▶ Text section
====


    One thing to keep in mind: Employers who already have a mandatory flu vaccine policy in place may be ahead of the curve as they're accustomed to working through and managing exemption requests and their workforces are familiar with a mandate related to a vaccine.

    4. How will you collect 'proof of vaccination'?

    This may be one of the most challenging questions employers will face because asking for proof of vaccination could unintentionally create some legal risk or exposure. "While you can ask for proof of vaccination, you cannot ask why someone isn't vaccinated, without creating potential risk," Daniel said. 

    Right now, employers can require proof of vaccination, but vaccination status is considered confidential medical information. So, employers will need to determine how you'll go about utilizing, collecting, and storing the information in a way that is lawful. Will you require workers to show or provide a copy of their vaccine card or can they simply state whether or not they are vaccinated?

====

▶ Set of tasks
1) In the excerpt on workplace vaccine policies, how is an employee's vaccination status classified?
2) Please resume the excerpt on workplace vaccine policies, picking up right after its final sentence.

[Saved data entries]
====

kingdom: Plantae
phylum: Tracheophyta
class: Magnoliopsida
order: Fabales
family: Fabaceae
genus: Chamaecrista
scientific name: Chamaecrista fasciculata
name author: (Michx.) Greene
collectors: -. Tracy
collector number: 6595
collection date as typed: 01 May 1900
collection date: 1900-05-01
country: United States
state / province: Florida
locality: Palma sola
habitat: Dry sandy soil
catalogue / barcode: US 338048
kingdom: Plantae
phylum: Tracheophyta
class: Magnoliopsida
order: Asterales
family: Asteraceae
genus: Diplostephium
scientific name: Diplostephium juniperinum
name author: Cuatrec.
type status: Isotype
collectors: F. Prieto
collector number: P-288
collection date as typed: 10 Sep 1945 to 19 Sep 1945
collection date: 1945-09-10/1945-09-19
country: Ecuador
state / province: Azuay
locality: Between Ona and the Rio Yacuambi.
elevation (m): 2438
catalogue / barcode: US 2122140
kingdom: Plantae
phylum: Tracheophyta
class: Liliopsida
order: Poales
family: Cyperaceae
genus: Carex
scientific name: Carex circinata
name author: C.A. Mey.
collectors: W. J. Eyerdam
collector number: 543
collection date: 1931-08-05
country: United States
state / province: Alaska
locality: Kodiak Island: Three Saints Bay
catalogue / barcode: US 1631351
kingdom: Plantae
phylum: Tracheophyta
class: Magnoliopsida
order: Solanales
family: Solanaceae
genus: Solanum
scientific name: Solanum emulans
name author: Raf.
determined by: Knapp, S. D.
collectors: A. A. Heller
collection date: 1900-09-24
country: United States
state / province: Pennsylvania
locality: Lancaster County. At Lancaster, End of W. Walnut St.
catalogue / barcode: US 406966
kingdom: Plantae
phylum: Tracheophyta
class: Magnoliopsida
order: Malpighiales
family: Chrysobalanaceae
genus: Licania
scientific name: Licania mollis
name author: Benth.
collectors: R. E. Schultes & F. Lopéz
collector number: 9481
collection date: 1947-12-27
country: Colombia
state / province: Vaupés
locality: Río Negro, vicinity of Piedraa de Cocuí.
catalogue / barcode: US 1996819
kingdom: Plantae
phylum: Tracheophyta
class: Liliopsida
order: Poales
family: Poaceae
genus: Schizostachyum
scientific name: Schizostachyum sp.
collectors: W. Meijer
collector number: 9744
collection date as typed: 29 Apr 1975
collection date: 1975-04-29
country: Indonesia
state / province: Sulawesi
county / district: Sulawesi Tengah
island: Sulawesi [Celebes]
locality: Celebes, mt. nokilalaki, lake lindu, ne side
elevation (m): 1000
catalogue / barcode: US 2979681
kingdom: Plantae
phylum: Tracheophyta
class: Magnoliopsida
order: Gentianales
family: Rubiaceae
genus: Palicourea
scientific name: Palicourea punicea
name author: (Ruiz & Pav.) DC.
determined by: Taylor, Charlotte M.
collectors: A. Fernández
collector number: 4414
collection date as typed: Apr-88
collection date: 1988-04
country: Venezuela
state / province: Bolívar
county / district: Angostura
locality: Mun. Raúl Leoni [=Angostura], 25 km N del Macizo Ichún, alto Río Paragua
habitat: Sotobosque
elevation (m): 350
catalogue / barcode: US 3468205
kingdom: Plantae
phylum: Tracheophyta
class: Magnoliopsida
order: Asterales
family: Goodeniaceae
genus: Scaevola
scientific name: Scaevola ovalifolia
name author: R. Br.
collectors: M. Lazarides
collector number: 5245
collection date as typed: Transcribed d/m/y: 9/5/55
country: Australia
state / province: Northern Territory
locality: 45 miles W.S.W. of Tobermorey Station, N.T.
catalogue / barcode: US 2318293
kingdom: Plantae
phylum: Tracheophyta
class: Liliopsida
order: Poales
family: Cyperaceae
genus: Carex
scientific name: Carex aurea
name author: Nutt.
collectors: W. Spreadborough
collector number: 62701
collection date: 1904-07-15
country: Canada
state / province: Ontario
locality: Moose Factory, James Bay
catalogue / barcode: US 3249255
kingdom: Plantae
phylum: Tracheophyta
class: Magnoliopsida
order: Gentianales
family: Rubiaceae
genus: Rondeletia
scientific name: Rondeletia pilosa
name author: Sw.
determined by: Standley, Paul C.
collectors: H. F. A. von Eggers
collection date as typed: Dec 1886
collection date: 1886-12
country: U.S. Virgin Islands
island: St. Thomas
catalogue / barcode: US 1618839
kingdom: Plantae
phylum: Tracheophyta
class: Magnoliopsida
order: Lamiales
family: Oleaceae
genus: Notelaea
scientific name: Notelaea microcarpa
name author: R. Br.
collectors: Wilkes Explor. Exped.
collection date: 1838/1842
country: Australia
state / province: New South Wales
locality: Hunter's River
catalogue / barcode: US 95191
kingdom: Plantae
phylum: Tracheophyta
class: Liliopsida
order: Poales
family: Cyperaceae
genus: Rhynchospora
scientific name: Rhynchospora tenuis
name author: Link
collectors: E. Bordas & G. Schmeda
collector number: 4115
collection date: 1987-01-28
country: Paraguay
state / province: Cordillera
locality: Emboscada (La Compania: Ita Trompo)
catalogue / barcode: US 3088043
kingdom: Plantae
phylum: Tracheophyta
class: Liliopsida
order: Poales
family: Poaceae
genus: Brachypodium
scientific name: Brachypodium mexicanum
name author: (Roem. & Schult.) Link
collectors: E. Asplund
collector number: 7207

====

▶ Per-task answers
1) It is considered confidential medical information.

2)
    Health care employers also will need to determine how to keep that information confidential as required by the ADA and how to protect workers who do not get vaccinated from discrimination or harassment.

    There is a wide range of protected traits in every health care organization's workforce—gender, age, religion, disability—and measures that could discriminate based upon protected traits are likely to be challenged as illegal. For example, Daniel explained that distinguishing between vaccinated and non-vaccinated staff by mandating stickers on a name badge may reveal confidential medical information.

    Navigating this divide could become even more difficult if CDC changes its masking guidance so only unvaccinated health care workers must be masked. In such a case, it may become clear to both patients and staff who is vaccinated and who is not, and patients may want to be treated by vaccinated health care providers. Employers will need to form a plan around how to deal with these requests—and how to ensure staff are not subject to harassment or discrimination based on their vaccination status.

    In addition, health care employers will need a plan for how to manage return to work with a combined vaccinated and unvaccinated workforce. Vaccinated staff may want to be with their vaccinated coworkers, while others may be interested in continuing to work remotely. Managing full time remote work requests in a way that's nondiscriminatory can be challenging. Be sure to offer the same opportunities and promotion considerations to both remote and in person staff.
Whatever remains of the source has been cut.